Assignment: Reproduce verbatim the lines of the data below, from the line containing "کامل لباس‌ها پس" through the line containing "یا در معرض رطوبت", with both of those lines included.

[Stored data entries]
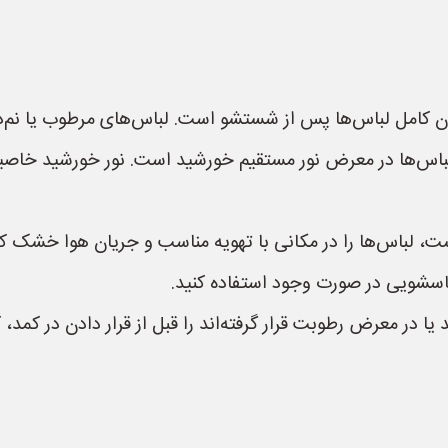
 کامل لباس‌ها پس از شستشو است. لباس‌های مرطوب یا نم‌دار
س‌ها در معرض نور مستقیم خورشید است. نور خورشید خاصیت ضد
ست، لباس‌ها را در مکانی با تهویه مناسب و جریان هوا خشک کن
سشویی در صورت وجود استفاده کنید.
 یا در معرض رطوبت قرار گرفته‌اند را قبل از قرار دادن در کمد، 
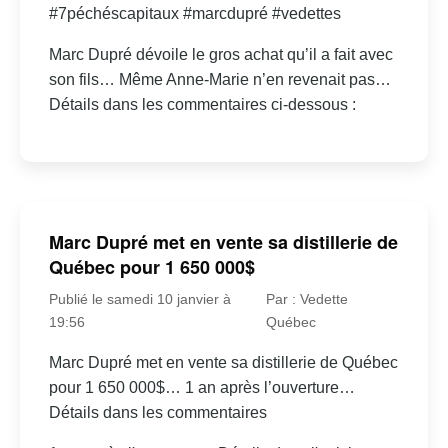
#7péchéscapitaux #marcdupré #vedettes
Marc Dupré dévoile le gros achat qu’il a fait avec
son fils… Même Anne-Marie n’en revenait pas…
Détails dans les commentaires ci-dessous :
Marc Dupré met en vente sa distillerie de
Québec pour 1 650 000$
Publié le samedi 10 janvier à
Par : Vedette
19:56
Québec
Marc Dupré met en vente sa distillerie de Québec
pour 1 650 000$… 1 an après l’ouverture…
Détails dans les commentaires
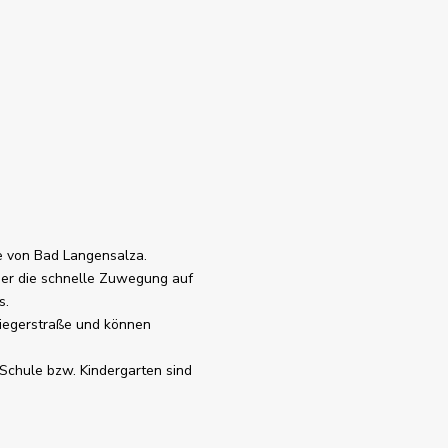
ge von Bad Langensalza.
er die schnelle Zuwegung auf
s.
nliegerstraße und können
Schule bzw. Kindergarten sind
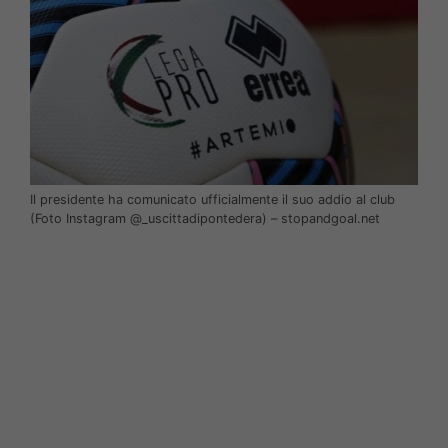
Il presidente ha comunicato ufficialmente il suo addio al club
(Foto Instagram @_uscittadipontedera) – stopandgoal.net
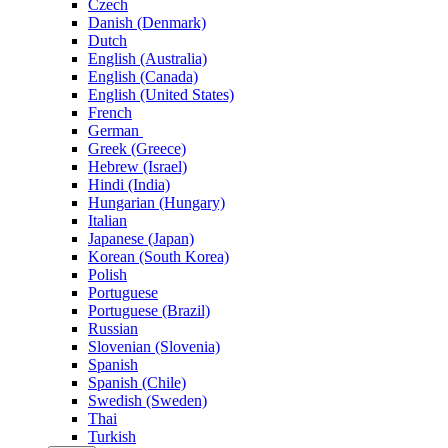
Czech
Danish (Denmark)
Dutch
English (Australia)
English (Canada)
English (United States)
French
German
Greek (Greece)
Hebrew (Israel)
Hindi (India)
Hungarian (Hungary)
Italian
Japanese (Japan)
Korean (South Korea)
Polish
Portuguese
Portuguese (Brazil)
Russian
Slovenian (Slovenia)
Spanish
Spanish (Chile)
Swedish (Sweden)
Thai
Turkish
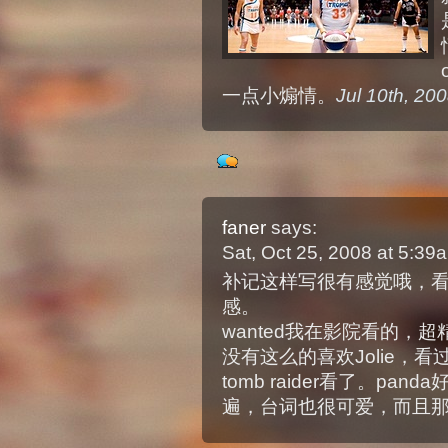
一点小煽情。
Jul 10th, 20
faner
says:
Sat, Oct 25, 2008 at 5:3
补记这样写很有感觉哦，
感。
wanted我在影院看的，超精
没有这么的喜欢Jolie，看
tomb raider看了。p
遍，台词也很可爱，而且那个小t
--
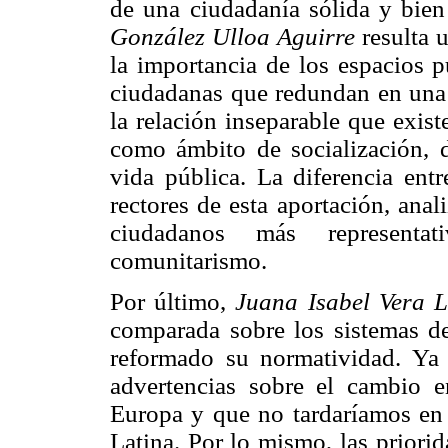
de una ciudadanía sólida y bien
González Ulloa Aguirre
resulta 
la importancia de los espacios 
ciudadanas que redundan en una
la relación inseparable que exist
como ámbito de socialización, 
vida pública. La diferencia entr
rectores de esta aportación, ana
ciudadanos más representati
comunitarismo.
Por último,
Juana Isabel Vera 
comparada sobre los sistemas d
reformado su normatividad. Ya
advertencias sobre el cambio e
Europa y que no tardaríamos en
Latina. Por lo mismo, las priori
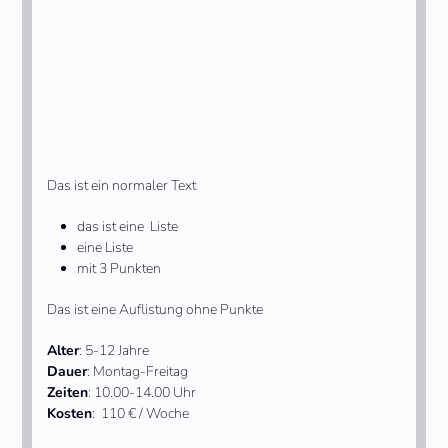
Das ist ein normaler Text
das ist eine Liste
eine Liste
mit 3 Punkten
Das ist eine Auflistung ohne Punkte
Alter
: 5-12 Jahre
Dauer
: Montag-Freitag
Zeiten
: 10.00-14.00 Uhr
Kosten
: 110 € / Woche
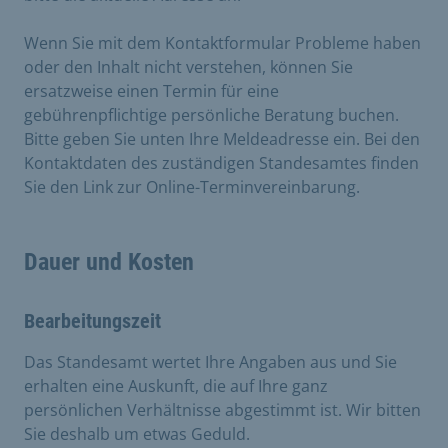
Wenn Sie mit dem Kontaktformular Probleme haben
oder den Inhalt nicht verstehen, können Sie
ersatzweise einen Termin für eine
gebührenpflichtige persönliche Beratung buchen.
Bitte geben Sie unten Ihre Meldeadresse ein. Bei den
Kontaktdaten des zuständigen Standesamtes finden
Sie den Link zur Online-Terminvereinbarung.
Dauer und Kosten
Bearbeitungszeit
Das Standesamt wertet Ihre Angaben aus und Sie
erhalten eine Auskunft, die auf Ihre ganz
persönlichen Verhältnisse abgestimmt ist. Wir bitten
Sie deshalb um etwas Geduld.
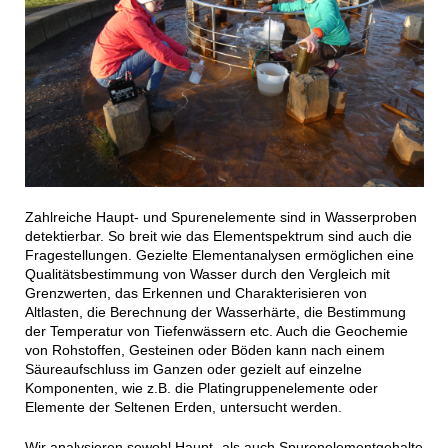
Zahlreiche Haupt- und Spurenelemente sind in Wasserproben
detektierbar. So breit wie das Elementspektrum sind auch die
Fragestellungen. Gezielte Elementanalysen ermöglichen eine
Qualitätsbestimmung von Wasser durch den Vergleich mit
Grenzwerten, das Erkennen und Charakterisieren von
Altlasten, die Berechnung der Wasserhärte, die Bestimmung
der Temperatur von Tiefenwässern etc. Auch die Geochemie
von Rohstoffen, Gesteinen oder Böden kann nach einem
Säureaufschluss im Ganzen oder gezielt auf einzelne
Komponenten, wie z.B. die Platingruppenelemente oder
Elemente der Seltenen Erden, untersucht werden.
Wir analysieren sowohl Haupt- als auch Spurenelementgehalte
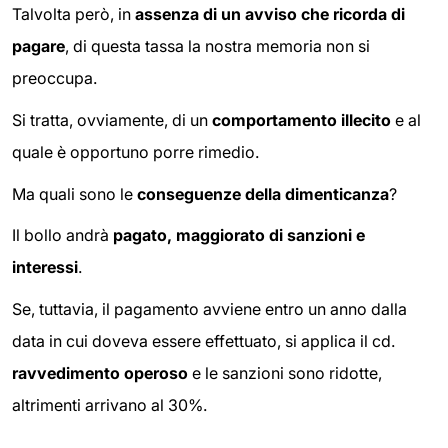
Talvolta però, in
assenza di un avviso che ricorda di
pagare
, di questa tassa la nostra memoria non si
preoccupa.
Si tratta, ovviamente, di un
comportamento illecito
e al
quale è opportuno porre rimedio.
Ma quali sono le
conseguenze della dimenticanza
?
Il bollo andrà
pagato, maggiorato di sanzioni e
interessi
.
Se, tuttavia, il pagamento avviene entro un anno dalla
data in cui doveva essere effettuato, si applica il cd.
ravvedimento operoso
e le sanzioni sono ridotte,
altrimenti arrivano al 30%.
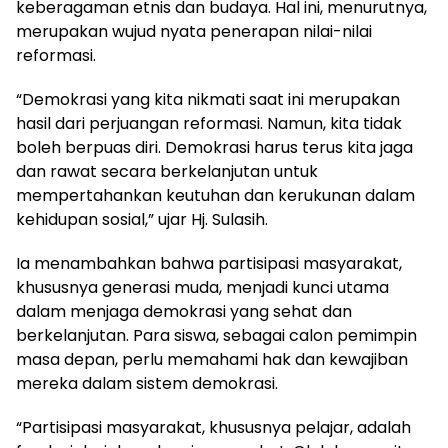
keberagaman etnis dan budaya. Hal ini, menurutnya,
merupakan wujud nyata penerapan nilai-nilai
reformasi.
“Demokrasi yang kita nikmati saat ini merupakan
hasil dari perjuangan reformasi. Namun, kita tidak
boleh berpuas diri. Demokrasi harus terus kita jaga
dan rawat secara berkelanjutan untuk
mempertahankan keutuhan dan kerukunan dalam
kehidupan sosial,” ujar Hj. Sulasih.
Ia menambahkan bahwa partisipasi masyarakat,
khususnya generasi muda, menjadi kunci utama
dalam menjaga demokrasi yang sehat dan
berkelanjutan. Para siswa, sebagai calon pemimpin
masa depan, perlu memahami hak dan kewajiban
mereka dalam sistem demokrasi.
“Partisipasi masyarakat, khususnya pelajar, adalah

Answer to this task:
 کامل لباس‌ها پس از شستشو است. لباس‌های مرطوب یا نم‌دار
س‌ها در معرض نور مستقیم خورشید است. نور خورشید خاصیت ضد
ست، لباس‌ها را در مکانی با تهویه مناسب و جریان هوا خشک کن
سشویی در صورت وجود استفاده کنید.
 یا در معرض رطوبت قرار گرفته‌اند را قبل از قرار دادن در کمد، 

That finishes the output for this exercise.